Wherever money or value can be found, thieves are sure to follow. Scammers are always looking for new ways to steal, both from individuals and businesses. It’s important to understand the techniques these criminals use. That way you and your business can be better protected.

What to do if you experience fraud, scams or ID theft

Contact us immediately, either by phone (866-618-2675) or by visiting any branch. The next steps to take will depend on the type of fraud. Bank of the San Juans staffers have seen just about every type of scam out there. We here to help and we know what the best course of action will be depending on the situation. The key is to contact us the minute you suspect you’ve been victimized.

Scam of the week... true story

If someone tells you to lie to the bank, it’s a scam. Thieves are now telling victims to claim graduation gifts are the reason for large cash withdrawals.

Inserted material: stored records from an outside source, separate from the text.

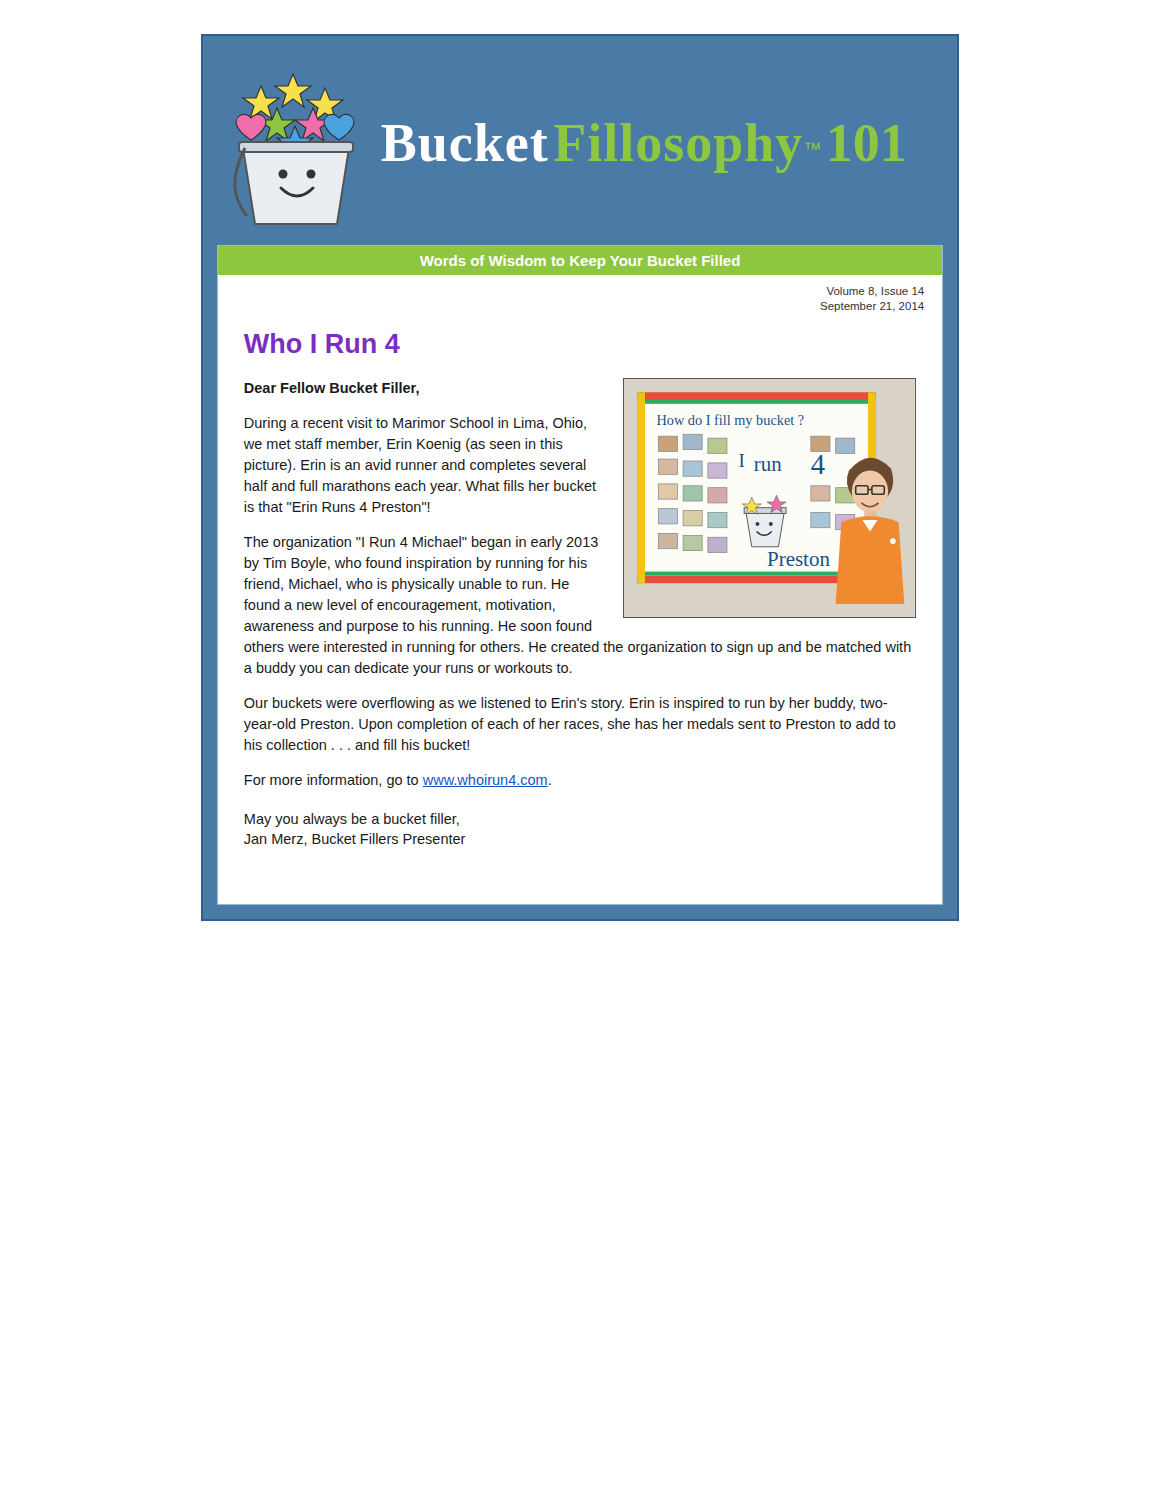Bucket Fillosophy™ 101
Words of Wisdom to Keep Your Bucket Filled
Volume 8, Issue 14
September 21, 2014
Who I Run 4
How do I fill my bucket ? I run 4 Preston
Dear Fellow Bucket Filler,
During a recent visit to Marimor School in Lima, Ohio, we met staff member, Erin Koenig (as seen in this picture). Erin is an avid runner and completes several half and full marathons each year. What fills her bucket is that "Erin Runs 4 Preston"!
The organization "I Run 4 Michael" began in early 2013 by Tim Boyle, who found inspiration by running for his friend, Michael, who is physically unable to run. He found a new level of encouragement, motivation, awareness and purpose to his running. He soon found others were interested in running for others. He created the organization to sign up and be matched with a buddy you can dedicate your runs or workouts to.
Our buckets were overflowing as we listened to Erin's story. Erin is inspired to run by her buddy, two-year-old Preston. Upon completion of each of her races, she has her medals sent to Preston to add to his collection . . . and fill his bucket!
For more information, go to www.whoirun4.com.
May you always be a bucket filler,
Jan Merz, Bucket Fillers Presenter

Case in point. A customer received an email about an “invoice that was paid” that the customer did not pay. The customer clicked through a link to “verify” the information. The customer then called a number on the message and spoke to a “representative” who wanting to make sure there was no malware on the customer’s computer --  for a $499 fee. The transaction failed. So the scammers made a demand: the customer needed to withdraw $3,000 and deposit the cash into a Bitcoin ATM or else they would install bad software on the customer's computer.  The scammers warned the customer to say that the withdrawal was "for graduation money for a family member" Sad but true. Fraudsters are using the graduation season as a lie to explain away suspicious activity.

Fraud is everywhere

Bank fraud comes in many shapes and sizes and uses various techniques like false accounts, stolen debit and credit cards, wire fraud, and more. Below are the most common types of bank fraud:

Scammers place links in texts and emails that appear to be from legitimate people/businesses but take you to a fraudulent site when opened. This is a deception that can put vital information in the wrong hands.
This happens when an attacker attempts to gain unauthorized access to a protected account using compromised credentials.
These can include ransomware, malware, cloud vulnerabilities, and other forms of “hacking.”
Using blackmail or some other form of psychological manipulation, hackers use this technique to extract sensitive data or info from a user who may be under some form of duress. 
Next time you’re at an ATM, you might want to give the machine—especially the area where the card is inserted—a closer look. By rigging ATMs with hidden recording devices, thieves can steal PINs and other information directly off the card itself. It’s something to consider next time you’re at a bank ATM, gas station, grocery store, or any place ATMs can be found. Those places have all been attacked by ATM skimmers.
Real-time payment tools, such as Venmo, CashApp, Zelle, and Apple Pay are convenient for many situations. However, it’s essential to be certain who you’re giving money to before hitting “Send” on your phone. In most payment types, a customer can recall a payment made in error, however, with instant payment, the transaction is processed in seconds. Likewise, the recipient can withdraw the funds immediately as well.
Emotion manipulation is a major driver of this form of fraud. Typically, a scammer will pose as a person the victim would trust such as a vendor, company, or even a family member, and request an immediate wire transfer. Often, the fraudster will create the illusion of some sort of emergency to create a sense of urgency and emotion, leading the victim to send the money before they have a chance to collect themselves and think better of the situation.